4
votes

I have some duplicate nodes, all with the label Tag. What I mean with duplicates is that I have two nodes with the same name property, example:

{ name: writing, _id: 57ec2289a90f9a2deece7e6d},
{ name: writing, _id: 57db1da737f2564f1d5fc5a1},
{ name: writing }

The _id field is no longer used so in all effects these three nodes are the same, only that each of them have different relationships.

What I would like to do is:

  1. Find all duplicate nodes (check)

    MATCH (n:Tag)
    WITH n.name AS name, COLLECT(n) AS nodelist, COUNT(*) AS count
    WHERE count > 1
    RETURN name, nodelist, count
    
  2. Copy all relationships from the duplicate nodes into the first one

  3. Delete all the duplicate nodes

Can this be achieved with cypher query?
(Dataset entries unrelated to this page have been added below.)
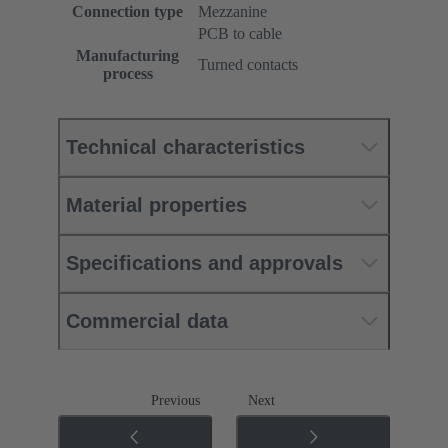
Connection type
Mezzanine
PCB to cable
Manufacturing
Turned contacts
process
Technical characteristics
Material properties
Specifications and approvals
Commercial data
Previous
Next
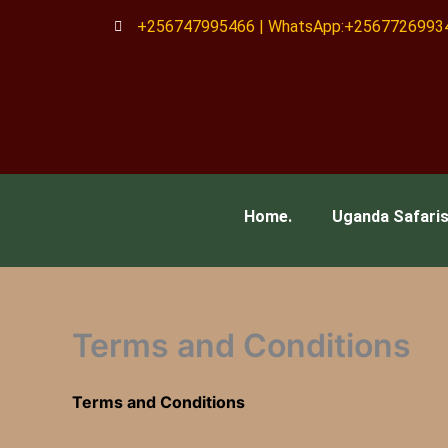
Skip
+256747995466 | WhatsApp:+2567726993
to
content
Home.
Uganda Safari
Terms and Conditions
Terms and Conditions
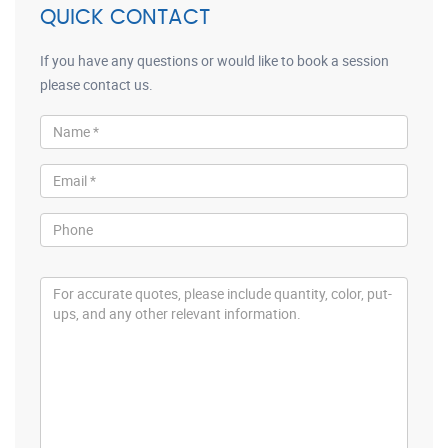
QUICK CONTACT
If you have any questions or would like to book a session
please contact us.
Or do I have to make a script in some programming language? (this is what I'm trying to avoid)

1

1 Answers

15
votes

APOC Procedures has some graph refactoring procedures that can help. I think apoc.refactor.mergeNodes() ought to do the trick.

Be aware that in addition to transferring all relationships from the other nodes onto the first node of the list, it will also apply any labels and properties from the other nodes onto the first node. If that's not something you want to do, then you may have to collect incoming and outgoing relationships from the other nodes and use apoc.refactor.to() and apoc.refactor.from() instead.

Here's the query for merging nodes:

MATCH (n:Tag)
WITH n.name AS name, COLLECT(n) AS nodelist, COUNT(*) AS count
WHERE count > 1
CALL apoc.refactor.mergeNodes(nodelist) YIELD node
RETURN node